ページ抜粋.
----------------------------------------
Loading AI tools
ウィキペディアから
い号作戦(いごうさくせん)とは[1]、日本海軍が1943年(昭和18年)4月7日から15日にかけて南東方面艦隊(第十一航空艦隊、基地航空部隊)と第三艦隊(機動部隊)所属の艦載機により、ガダルカナル島やニューギニア島南東部のポートモレスビー、オロ湾、ミルン湾に対して空襲を行った作戦である[2]。4月7日に実施された空襲は、大本営発表によってフロリダ沖海戦と呼称された[3]。作戦名はいろは順の最初の文字にあやかって付けられた[4]。
作戦終了後の4月18日、一式陸上攻撃機に搭乗して最前線の視察にむかった連合艦隊司令長官山本五十六大将は、ブーゲンビル島上空で乗機を撃墜されて戦死した[5](海軍甲事件)[6]。
1942年(昭和17年)12月31日、日本軍指導部(昭和天皇、大本営陸軍部/参謀本部、大本営海軍部/軍令部)はガダルカナル島(以下ガ島と省略)からの撤収と[7]、ニューギニア島東北部に作戦重点を転換することを決定した[8]。1943年(昭和18年)1月4日の大陸命第732号・同733号、大海令第23号により南太平洋方面作戦陸海軍中央協定がむすばれ、ここに日本陸軍と日本海軍はガ島撤退作戦とニューギニア作戦強化の方向で動き出した[9]。
2月初旬、日本軍はケ号作戦を発動し[10][11]、ガ島から撤収した[12]。既述のように、大本営陸海軍部はガ島撤収前から作戦重点をニューギニア方面に指向していた[13]。1943年3月に発令された第三段作戦帝国海軍方針と、同時期に日本陸軍との間に取り決められた陸海軍中央協定で[14]、春以降の作戦方針としてニューギニア方面を重視していくことを確認した[15]。ラバウルに司令部を置く第八方面軍(司令官今村均陸軍中将)はニューギニア方面作戦に懐疑的・消極的だったが、大本営陸軍部は方面軍の懸念を押し切る形でラエ、サラモア方面に対する攻勢を指導した[16]。これにより南東方面の日本陸海軍(第八方面軍、南東方面艦隊〈第十一航空艦隊、第八艦隊〉)は、輸送船8隻・駆逐艦8隻による陸軍51師団のラバウル~ラエ・サラモア輸送作戦「第八十一号作戦」を策定した[17]。対空直衛として、日本陸海軍航空隊約200機が集められた[18]。
----------------------------------------
表示情報.
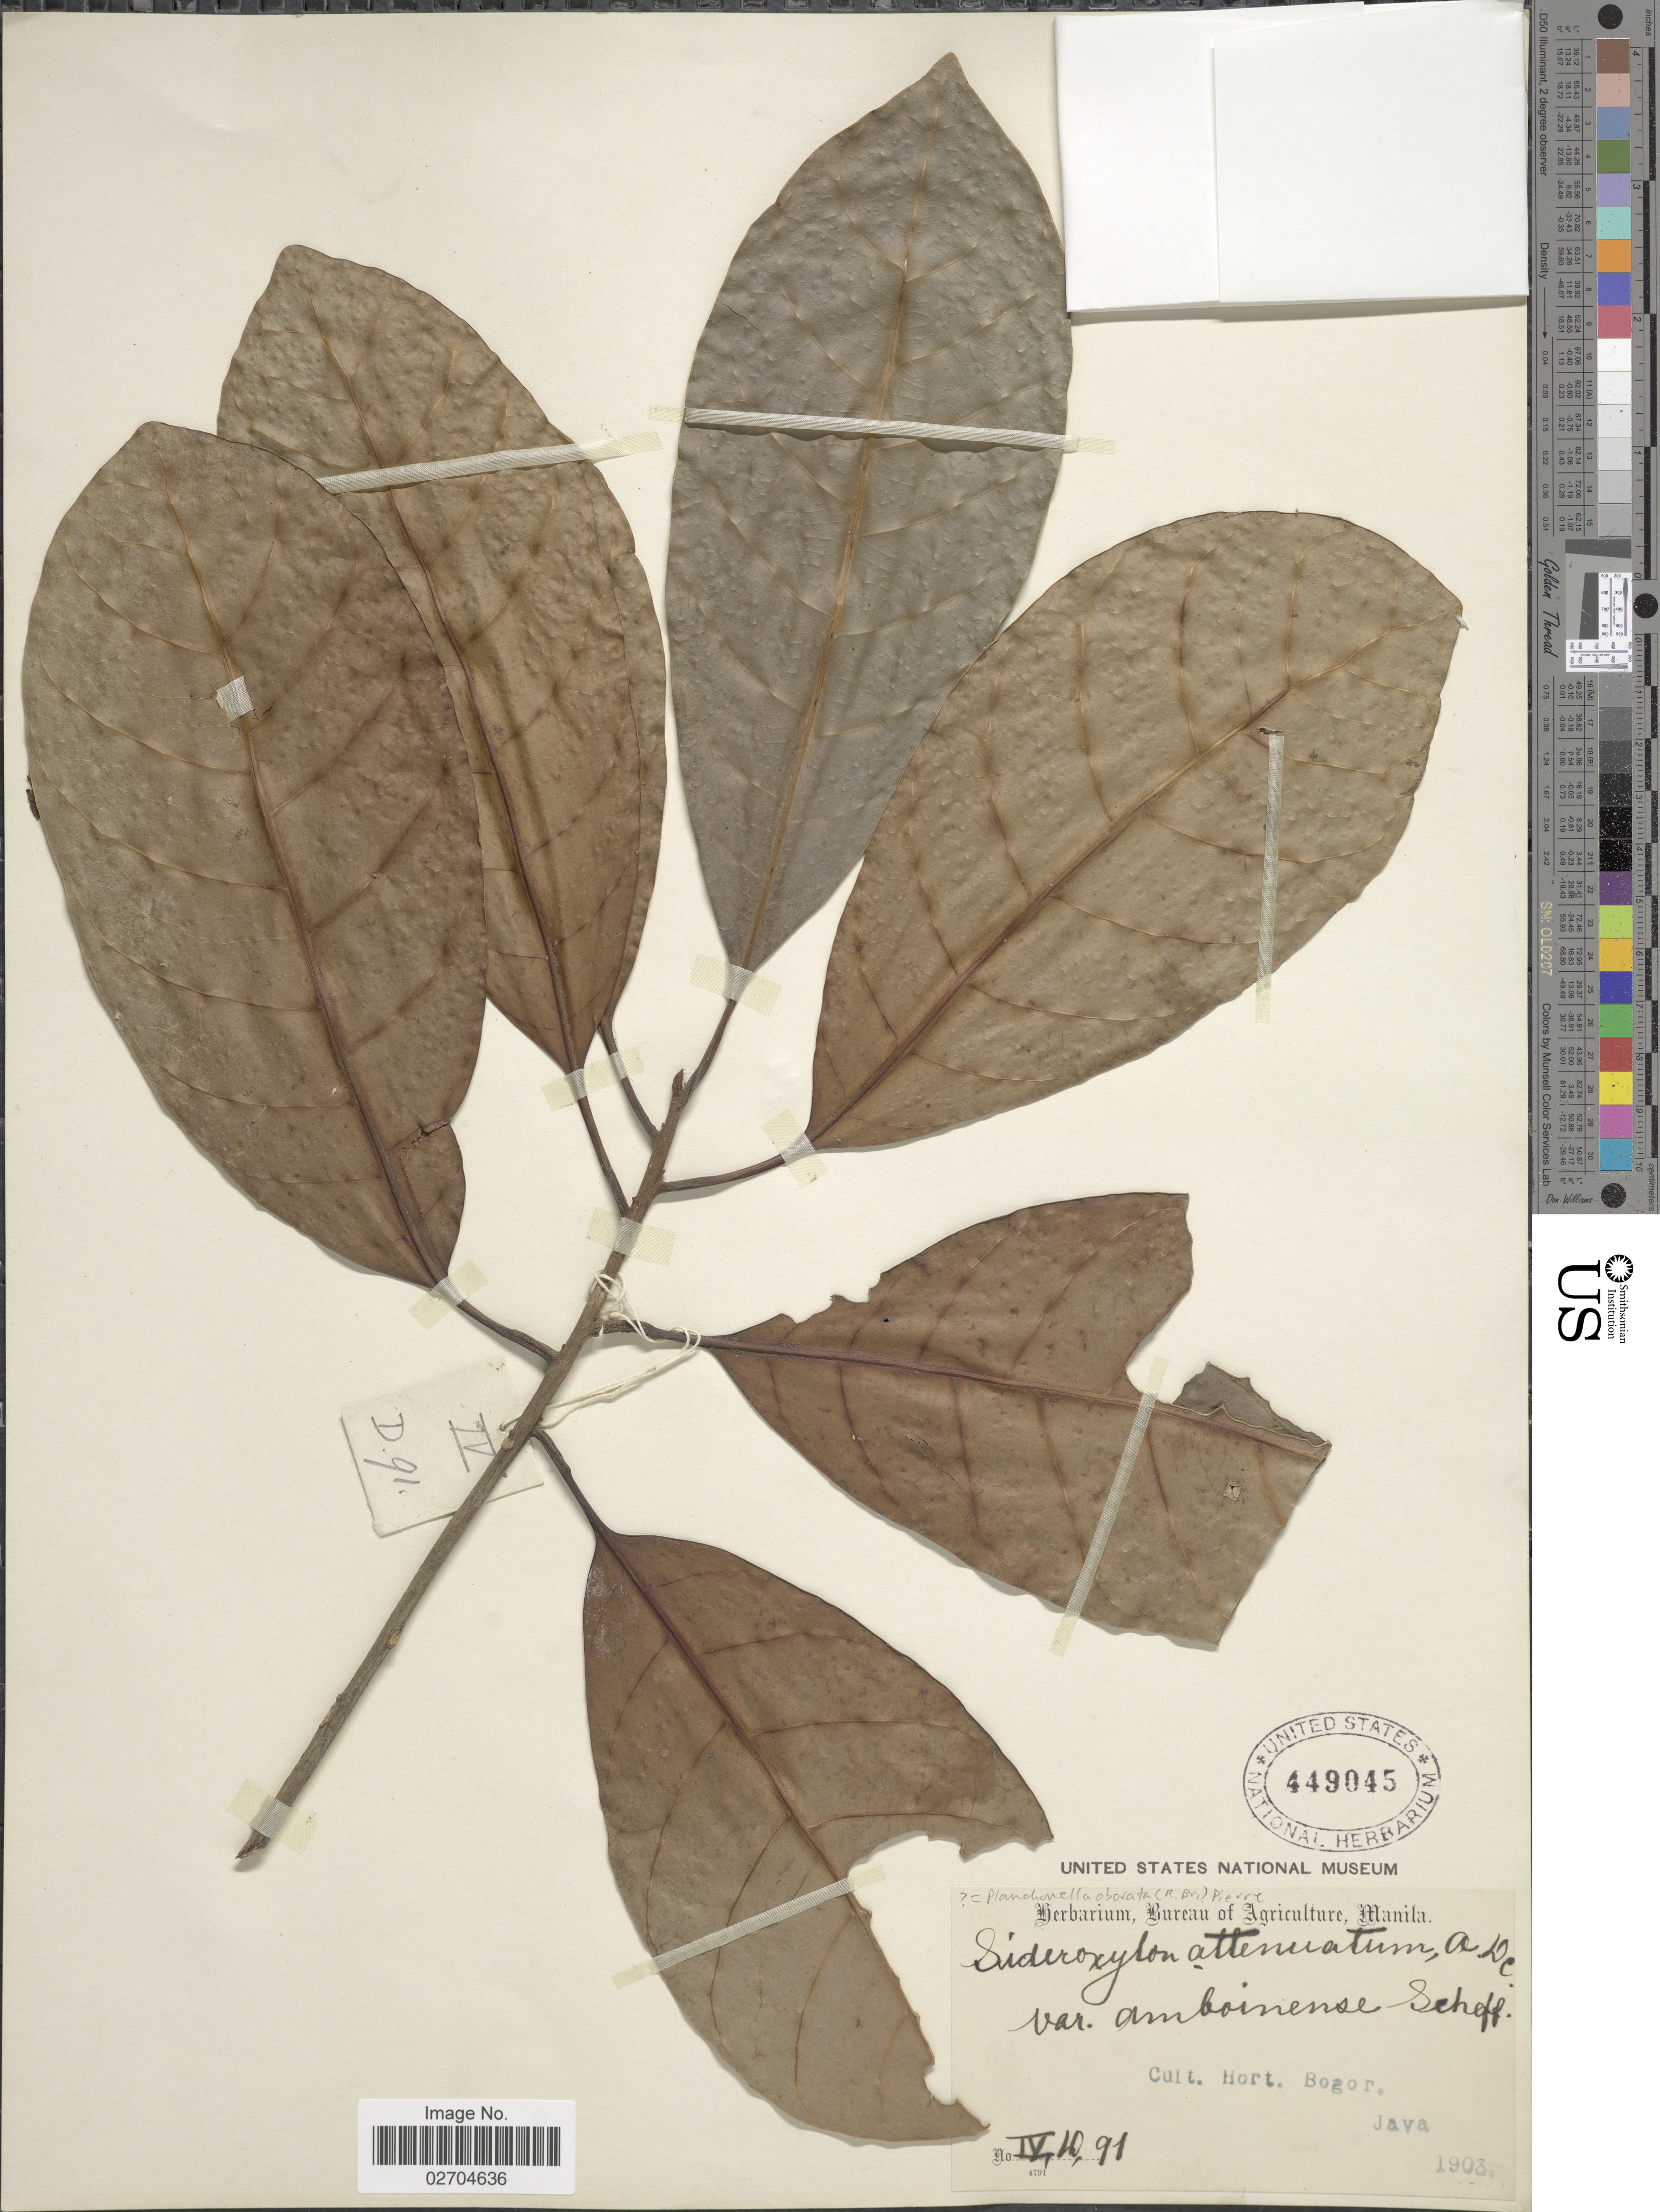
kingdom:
----------------------------------------
い号作戦の記事を、最後の文の後から書き継げ。 一覧はい号作戦の記事とは別の資料である。

当時、南東方面の日本陸軍と日本海軍の間には問題があった。連合艦隊と第八方面軍の関係は険悪で、ラバウルの南東方面艦隊(司令長官草鹿任一中将)と第八方面軍の関係も険悪であった[19]。現地を視察した軍令部作戦課長山本親雄大佐は「南東方面艦隊は第八方面軍司令部に対して全然信頼していない。あれではニューギニア作戦も覚束ないであろう。道路は何等着手していないし、ニューギニアに対する認識不足であり、中央も楽観しすぎている」と報告した[19]。2月20日、第八方面軍の今村司令官はトラック泊地の戦艦大和に連合艦隊司令長官山本五十六大将を訪ね、南東方面における陸海軍協同作戦について懇談している[19]。日本陸海軍の戦闘機が護衛するとはいえ、第八方面軍は不安を抱えたまま「全般的作戦の要請上断固として」やむをえず第八十一号作戦を決行した[20]。3月3日、日本軍輸送船団はダンピール海峡で連合軍の大規模空襲を受け[21]、輸送船8隻と駆逐艦4隻沈没という大損害を受けて作戦中止に至った[22](ビスマルク海海戦)[23]。
ビスマルク海海戦の結果は、昭和天皇を含め日本陸海軍各部に多大なる衝撃をもたらした[24]。大本営陸海軍部は直ちに対応を協議したが、あくまでニューギニア方面重視の方針は堅持することになった[25]。敵制空権下での輸送は困難を極め、重要問題となる[25]。大本営の合同研究には「五 第一段作戦の結論(1)前述の敵情判断による敵航空の優勢と地上三師団の攻勢に対して、マダン〜ラエ道の完成する八月頃迄わが軍は何んとかしてラエ、サラモアを確保しなければならないが、これは一に補給の確保にある。/(2)航空作戦はこの際防勢では駄目、こちらはラビ〜ブナ間の敵輸送路を攻撃する。これを叩けば敵の突進力はなくなる。」との項目がある[25]。軍令部作戦課長山本親雄大佐によれば「い号作戦について軍令部から指示した記憶はない。八十一号作戦ラエ輸送の全滅は「い」号作戦決行の一つの動機になったと思う」という[26]。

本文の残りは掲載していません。